U.S. Retail Sales Mixed, Indices Fall
Shain Vernier • 1 min read
During the pre-Wall Street open, U.S. Retail Sales (May) numbers hit the newswires. The report came in a bit ambiguous and has thus far confused equities traders. For the first half-hour of action, the DJIA DOW (-95), S&P 500 SPX (-10), and NASDAQ (-50) are in the red.
All in all, today’s U.S. economic metrics don’t look too bad. Nonetheless, traders are choosing to focus on the negatives and limit risk heading into the weekend break. Here is a quick look at the figures from earlier:
Event Actual Projected Previous
Retail Sales (May) 0.5% 0.6% 0.3%
Retail Sales Control Group (May) 0.5% 0.4% 0.4%
Industrial Production (MoM, May) 0.4% 0.2% -0.4%
Unfortunately for equities bulls, we are in the midst of a pessimistic news cycle.
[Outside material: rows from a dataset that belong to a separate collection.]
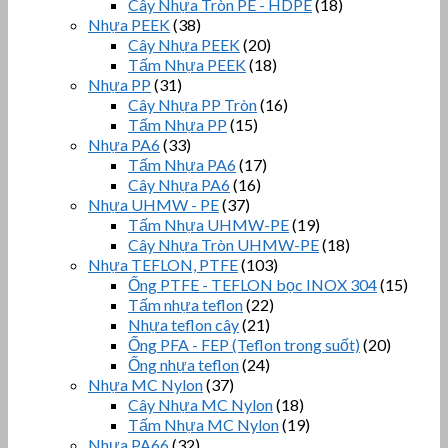
Cây Nhựa Tròn PE - HDPE
(18)
Nhựa PEEK
(38)
Cây Nhựa PEEK
(20)
Tấm Nhựa PEEK
(18)
Nhựa PP
(31)
Cây Nhựa PP Tròn
(16)
Tấm Nhựa PP
(15)
Nhựa PA6
(33)
Tấm Nhựa PA6
(17)
Cây Nhựa PA6
(16)
Nhựa UHMW - PE
(37)
Tấm Nhựa UHMW-PE
(19)
Cây Nhựa Tròn UHMW-PE
(18)
Nhựa TEFLON, PTFE
(103)
Ống PTFE - TEFLON bọc INOX 304
(15)
Tấm nhựa teflon
(22)
Nhựa teflon cây
(21)
Ống PFA - FEP (Teflon trong suốt)
(20)
Ống nhựa teflon
(24)
Nhựa MC Nylon
(37)
Cây Nhựa MC Nylon
(18)
Tấm Nhựa MC Nylon
(19)
Nhựa PA66
(32)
A good number of investors and analysts are growing skeptical over stock market valuations, principally due to the ongoing trade war. However, aside from inflation, performance is strong across the gamut of U.S. metrics. Today’s U.S. Retail Sales report is another example of a solid report being ignored by the markets ― at least in the early going.
NASDAQ Falls Following U.S. Retail Sales Report
June E-mini NASDAQ futures are in heavy rotation near the 7500.00 handle. At least for now, the daily 62% Fibonacci retracement (7516.75) is holding firm as topside resistance.
Here are the levels to watch as the session wears on:
- Resistance(1): 62% Macro Wave Retracement, 7516.75
- Support(1): Bollinger MP, 7404.75
- Support(2): Daily SMA, 7309.75
Overview: Today’s close is going to be interesting. Thus far, gold is up, stocks are down, and sentiment is quickly souring on risk. If we see investor angst continue to grow, the NASDAQ has a decent shot of returning to the 7525.00 level.